A herd of bison will return May 21 to the Belwin Conservancy for their summer stay, with a festival planned for the day of their release.

The Belwin Bison Festival will include live music, food trucks, a plant sale and a fun run. The festival's highlight is the arrival and release of the bison, about 20 this year, with the public invited to watch from a nearby viewing platform.

The bison come from the Northstar Bison farm in Cameron, Wis., and generally stay from May to October. They forage on a 130-acre restored prairie at Belwin, a 1,500-acre nature center in Washington County.

The festival runs from 10 a.m. to 2 p.m.; the bison are expected to be released between noon and 1 p.m.

Matt McKinney

Golden Valley

City hires new police chief

The Golden Valley Police Department has a new leader at the helm.

Virgil Green, former security manager for the Oklahoma City Convention Center, started his new role as chief Monday after accepting a conditional offer in mid-March.

Green's arrival comes in the middle of an outside investigation into the police department for what Mayor Shep Harris alleges is "a toxic culture of hostility, intimidation, paternalism and racism."

Harris called for the investigation, which will cost up to $120,000, as the city was completing chief candidate interviews with finalists that included Green and former interim chief Scott Nadeau, who withdrew from the hiring process for the permanent position and resigned after the mayor's investigation request.

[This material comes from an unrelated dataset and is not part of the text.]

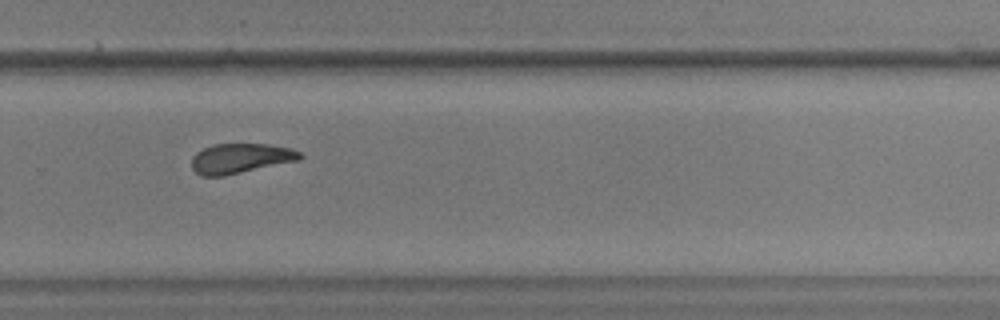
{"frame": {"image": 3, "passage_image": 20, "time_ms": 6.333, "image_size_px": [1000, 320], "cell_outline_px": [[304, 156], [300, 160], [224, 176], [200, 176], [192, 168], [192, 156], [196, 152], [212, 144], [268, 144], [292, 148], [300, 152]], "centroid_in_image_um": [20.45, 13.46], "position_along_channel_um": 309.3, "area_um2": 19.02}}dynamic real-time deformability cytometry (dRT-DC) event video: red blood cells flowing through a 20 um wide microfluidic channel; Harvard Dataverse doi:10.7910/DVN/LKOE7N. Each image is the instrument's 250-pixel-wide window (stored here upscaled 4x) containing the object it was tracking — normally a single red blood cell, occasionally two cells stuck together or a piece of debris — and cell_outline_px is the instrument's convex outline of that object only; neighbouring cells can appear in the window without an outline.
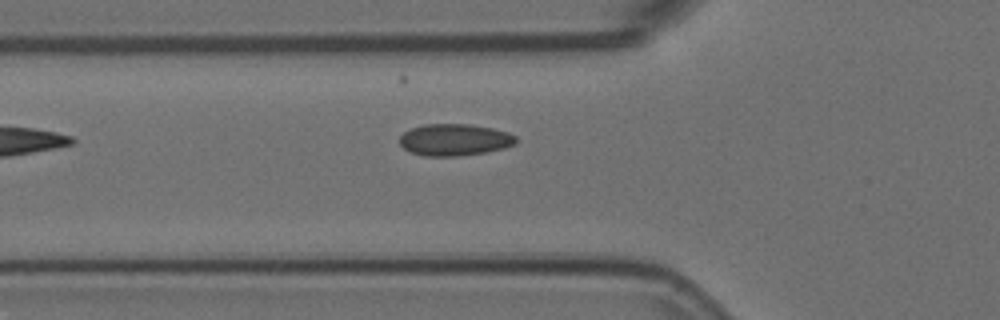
{"species": "Egyptian fruit bat (a non-hibernating species)", "species_latin": "Rousettus aegyptiacus", "temperature_condition": "room temperature", "stored_images_in_passage": 7, "camera_frame_rate_fps": 3000, "um_per_image_px": 0.085, "animal": {"sex": "female"}, "frame": {"image": 1, "passage_image": 5, "time_ms": 1.333, "image_size_px": [1000, 320], "cell_outline_px": [[516, 144], [504, 148], [488, 152], [456, 156], [424, 156], [412, 152], [404, 148], [400, 144], [400, 136], [404, 132], [412, 128], [424, 124], [468, 124], [492, 128], [508, 132], [516, 136]], "centroid_in_image_um": [38.66, 11.88], "position_along_channel_um": 87.1, "area_um2": 21.56}}
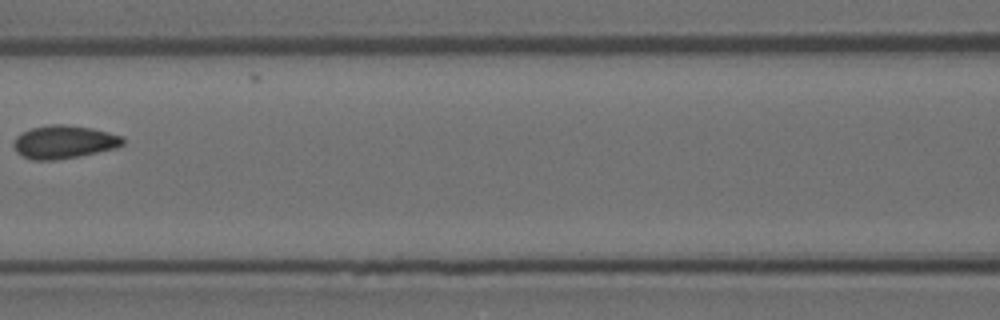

Cmdr. Alice White served as acting chief until Green's arrival. She joined the department in October and is its first Black commander, while Green is Golden Valley's first Black police chief. A public swearing-in ceremony is scheduled for June 21 at Brookview Community Center.

Kim Hyatt

Columbia Heights

School district wins police award

The Columbia Heights Police Department has honored the Columbia Heights School District and Superintendent Zena Stenvik with its 2021 Terry Nightingale Community Service Award.

The award is named after retired police officer Terry Nightingale. The school district and police department partnered in a joint campaign to increase public awareness of COVID-19, and the district hosted vaccination drives and gave police access to their facilities to allow for socially distanced outreach events, the announcement from the police department said.

Stenvik was key in communicating those efforts to parents and students, the department said.

"The Columbia Heights School District has been flexible and creative in committing resources and experience in support of our community goals," the announcement said. "Because of Superintendent Stenvik's guidance, the school district handled it with grace and dedication."

Tim Harlow


Leaders approve No Mow May

Roseville is joining the "No Mow May" movement.

City leaders have agreed to suspend ordinances pertaining to lawn maintenance until June 1 as part of an international movement to encourage homeowners to postpone cutting their grass in spring.

Proponents say allowing grass to grow helps pollinators thrive during the crucial post-winter period when they are coming out of hibernation. Suspending mowing allows flowering plants that grow in the grass to bloom, which provides pollinators with nectar and pollen.

Roseville joins other Twin Cities suburbs waiving mowing requirements in May, including Edina and New Brighton.